The market has well surpassed the length of any other historical market in our country; however, it has not surpassed the size. The bull market of the 1990’s ended with a 417 percent increase in the S&P 500. The current bull market is up well over 300 percent currently, but not 400 percent. Most markets pop because something grows too much too fast. This simply has not been the case over the past ten years. It has been slow, steady and even downright boring at times. Furthermore, a bear market is usually defined as having a correction of 20 percent or more. In 2011, the S&P 500 retracted 19.4 percent and in 2018 it began a correction that ultimately landed at 19.8 percent. The arguable conclusion is that this was just the S&P 500, which is only five hundred stocks. Many indices surpassed the 20 percent benchmark. So, is it really a ten-year bull market? And, really, does it matter?

No. The size or length of the bull market simply does not matter. Logic would say that slow and steady growth would avoid bubbles and level out the roller-coaster effect. But really, all that matters is price in relation to valuations, supply and demand, other economic factors and trends. Listen to this week’s podcast to learn more about where these factors are.

It is a double-edged sword in the market.
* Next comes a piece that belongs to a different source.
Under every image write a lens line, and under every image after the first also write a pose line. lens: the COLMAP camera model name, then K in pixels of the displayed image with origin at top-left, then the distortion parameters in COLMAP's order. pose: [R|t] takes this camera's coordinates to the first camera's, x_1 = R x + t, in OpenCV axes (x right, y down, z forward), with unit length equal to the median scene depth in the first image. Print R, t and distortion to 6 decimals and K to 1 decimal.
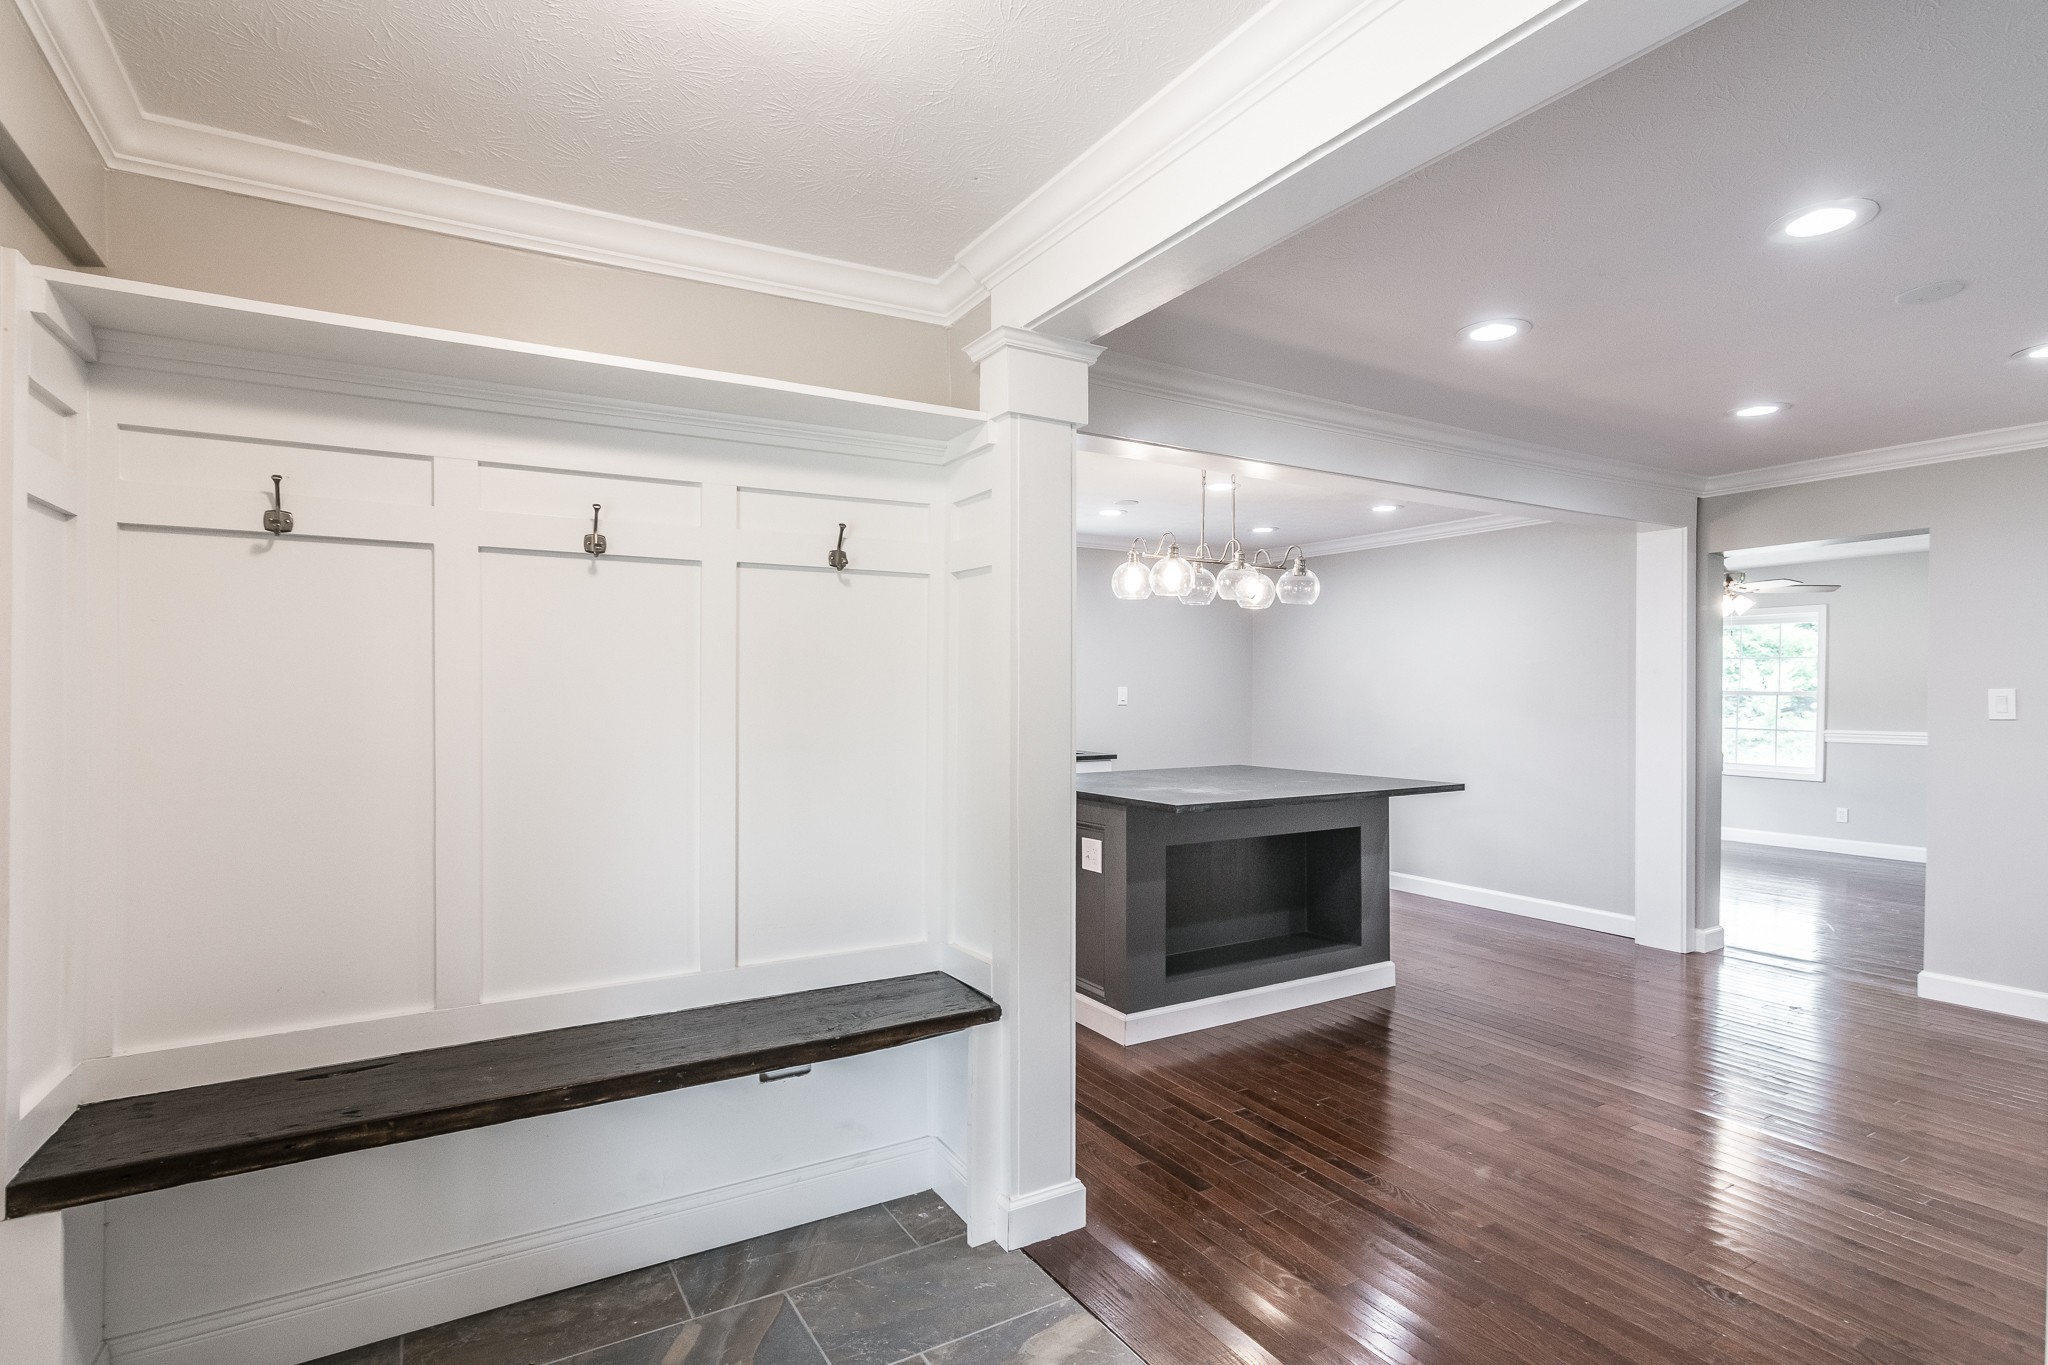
lens RADIAL K [[1006.0, 0, 1013.5], [0, 1006.0, 686.3], [0, 0, 1]] dist [-0.005197, -0.000900]
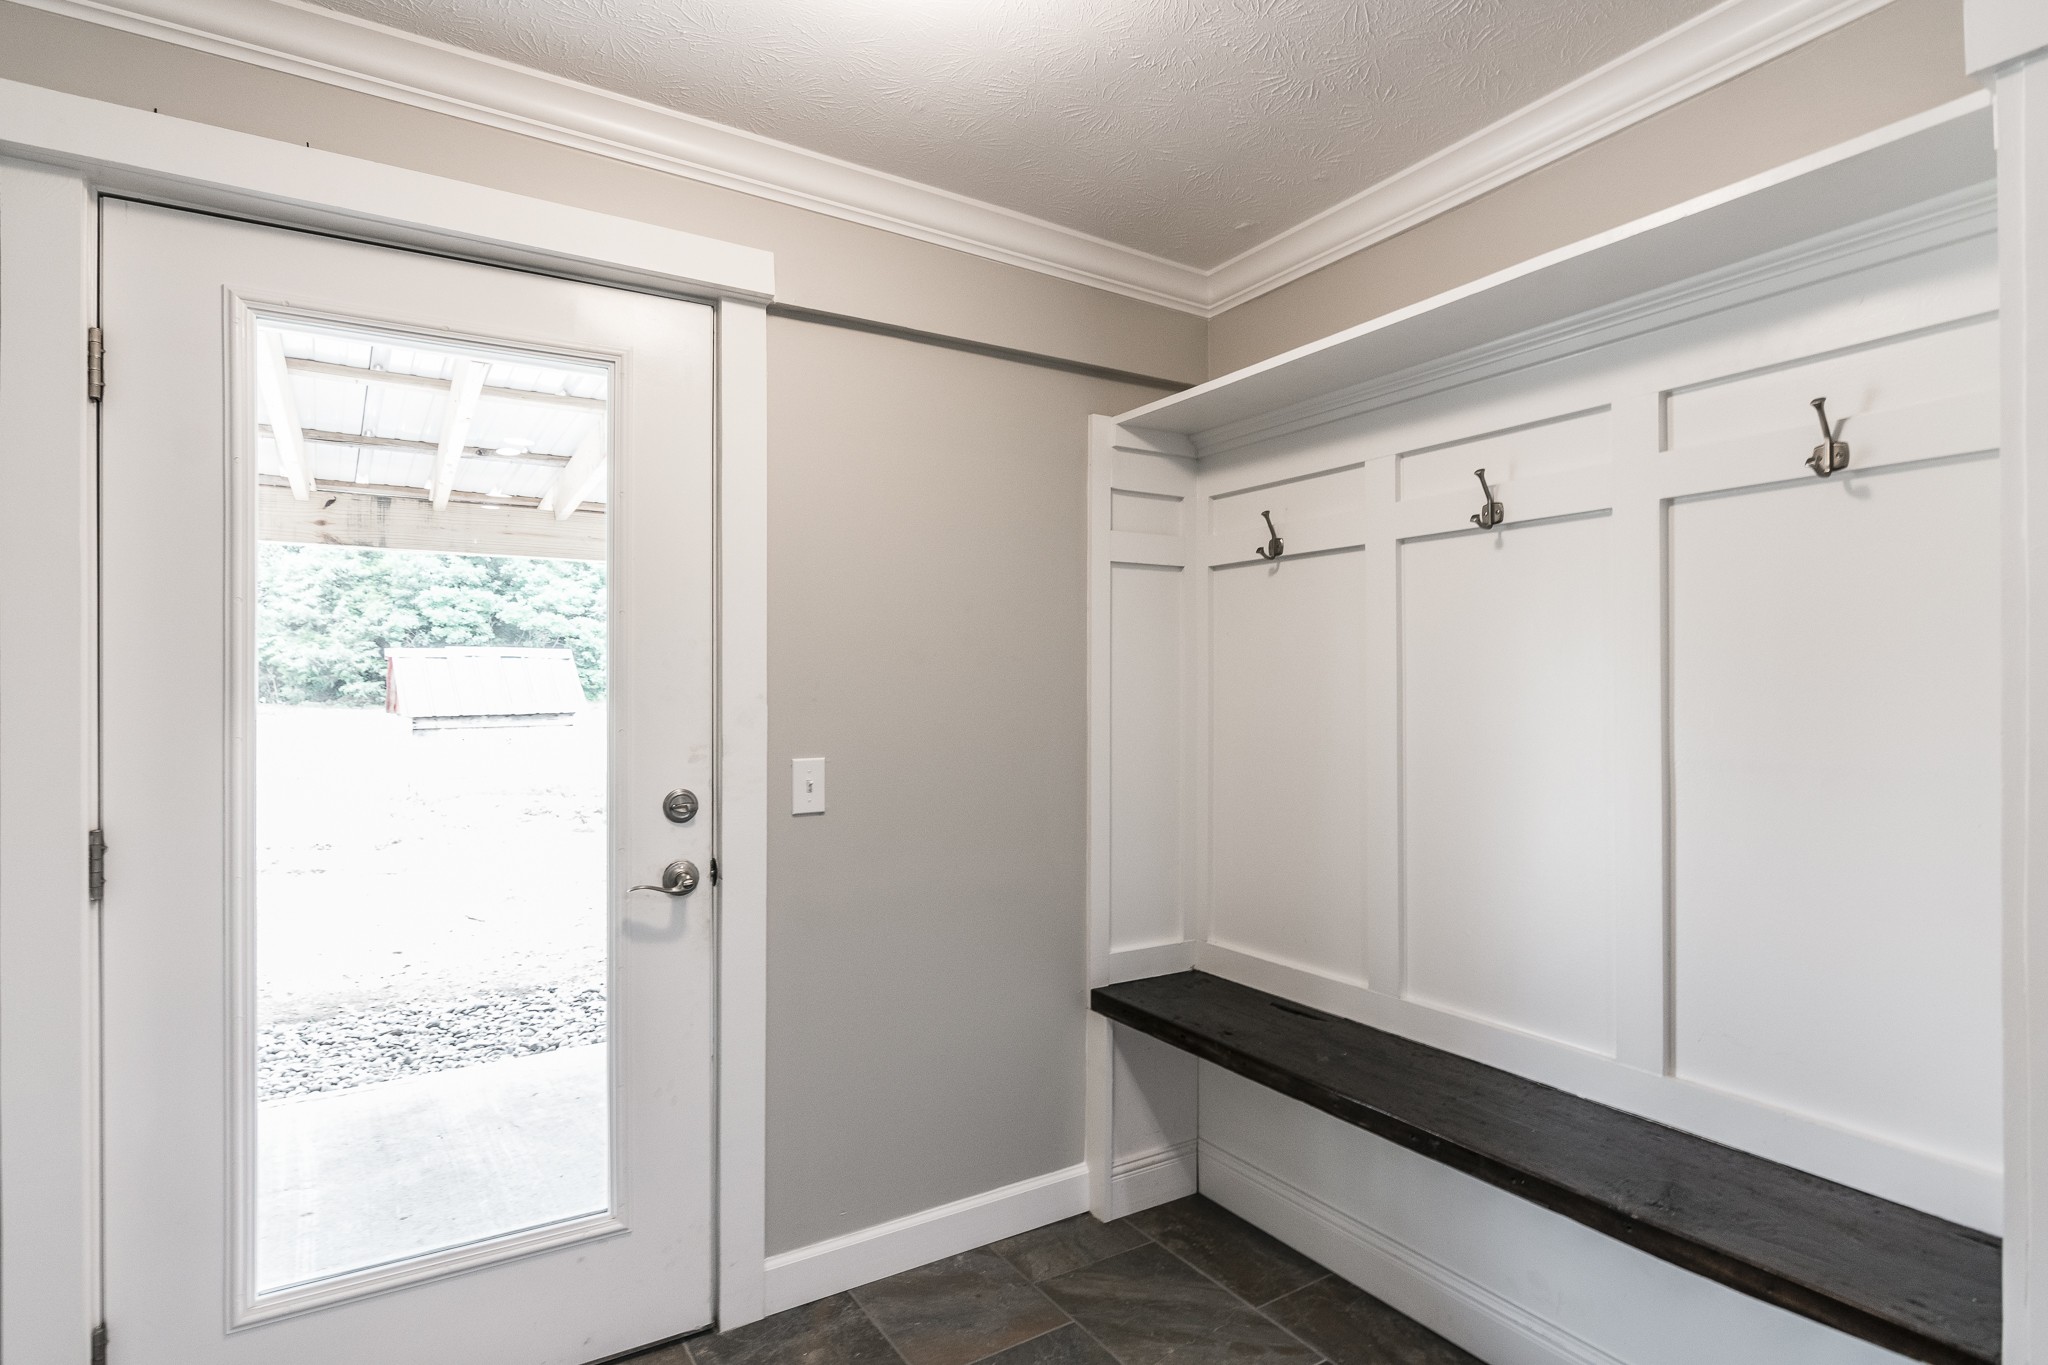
lens RADIAL K [[1006.0, 0, 1003.1], [0, 1006.0, 678.3], [0, 0, 1]] dist [-0.005197, -0.000900]
pose [[0.046430, -0.009357, -0.998878, 0.466794], [0.006819, 0.999936, -0.009050, 0.005143], [0.998898, -0.006391, 0.046491, 0.582804]]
Investors are nervous…about tariffs, politics and the length of this bull market. On the flip side, you’re hearing the rumblings reminiscent of the 90’s—if you can’t make double digit returns, I don’t need you.

I read an article back in 2014 titled “Portfolio Construction is Boring, But Advisors Need to Read This Anyway.” The first thing in the article is a question: What’s changed over the past year in constructing the right portfolio for our clients? The answer? Absolutely nothing. 1. The same is true today. Supply and demand is still supply and demand. You build a portfolio on this.

You have often heard us say that we are risk managers before we are portfolio managers. Your risk has to be right or nothing will work. The next bear market will come. Will you be able to stomach it? And equally important, will you be able to stomach not making a one hundred percent return on your money if this bull market gets there?

Long-term consistency trumps short-term intensity. —Bruce Lee. This goes both ways. Whether you are fearful or greedy right now, remember to stay disciplined. Know your long-term plan and stay consistent.

 

  1. Roth, Allan S. Financial Planning. April 2014.